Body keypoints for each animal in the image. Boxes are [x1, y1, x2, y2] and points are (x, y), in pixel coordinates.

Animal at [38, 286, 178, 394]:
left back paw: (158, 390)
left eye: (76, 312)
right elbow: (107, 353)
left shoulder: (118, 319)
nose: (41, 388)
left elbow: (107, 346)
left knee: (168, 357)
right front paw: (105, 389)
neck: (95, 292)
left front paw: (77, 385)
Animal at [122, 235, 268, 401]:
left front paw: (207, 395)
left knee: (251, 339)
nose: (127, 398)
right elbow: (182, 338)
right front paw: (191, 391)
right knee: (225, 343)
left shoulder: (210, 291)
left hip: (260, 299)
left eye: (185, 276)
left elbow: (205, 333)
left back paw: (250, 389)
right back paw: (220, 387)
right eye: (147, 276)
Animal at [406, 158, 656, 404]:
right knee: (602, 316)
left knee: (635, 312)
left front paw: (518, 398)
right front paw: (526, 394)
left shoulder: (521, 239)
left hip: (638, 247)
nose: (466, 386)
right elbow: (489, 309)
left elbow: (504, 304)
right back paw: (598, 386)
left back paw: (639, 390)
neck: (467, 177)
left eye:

***

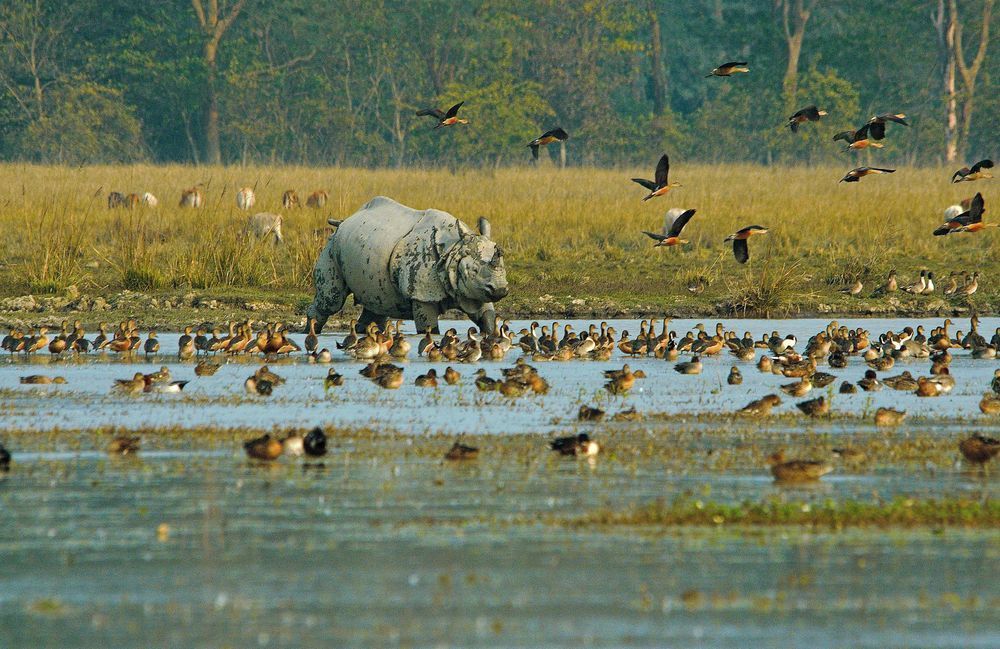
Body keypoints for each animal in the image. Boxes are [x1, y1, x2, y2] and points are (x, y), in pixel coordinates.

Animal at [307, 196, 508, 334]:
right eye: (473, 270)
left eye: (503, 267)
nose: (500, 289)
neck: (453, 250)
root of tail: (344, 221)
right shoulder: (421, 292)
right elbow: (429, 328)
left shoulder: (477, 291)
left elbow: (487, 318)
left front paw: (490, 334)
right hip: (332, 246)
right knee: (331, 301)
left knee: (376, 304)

***

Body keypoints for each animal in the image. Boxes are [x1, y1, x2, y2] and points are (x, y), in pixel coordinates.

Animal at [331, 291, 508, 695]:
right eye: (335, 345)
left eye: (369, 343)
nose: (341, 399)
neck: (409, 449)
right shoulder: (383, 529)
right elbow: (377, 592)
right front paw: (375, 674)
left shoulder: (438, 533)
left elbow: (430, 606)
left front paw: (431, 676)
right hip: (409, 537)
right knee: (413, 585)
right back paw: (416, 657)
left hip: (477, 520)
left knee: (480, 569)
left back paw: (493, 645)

***

Extract from the listing above the lines between the line containing "left elbow: (205, 333)" and the line containing "right front paw: (526, 394)", keeping both of those lines. Output nothing else.

left elbow: (205, 333)
left back paw: (250, 389)
right back paw: (220, 387)
right eye: (147, 276)
Animal at [406, 158, 656, 404]:
right knee: (602, 316)
left knee: (635, 312)
left front paw: (518, 398)
right front paw: (526, 394)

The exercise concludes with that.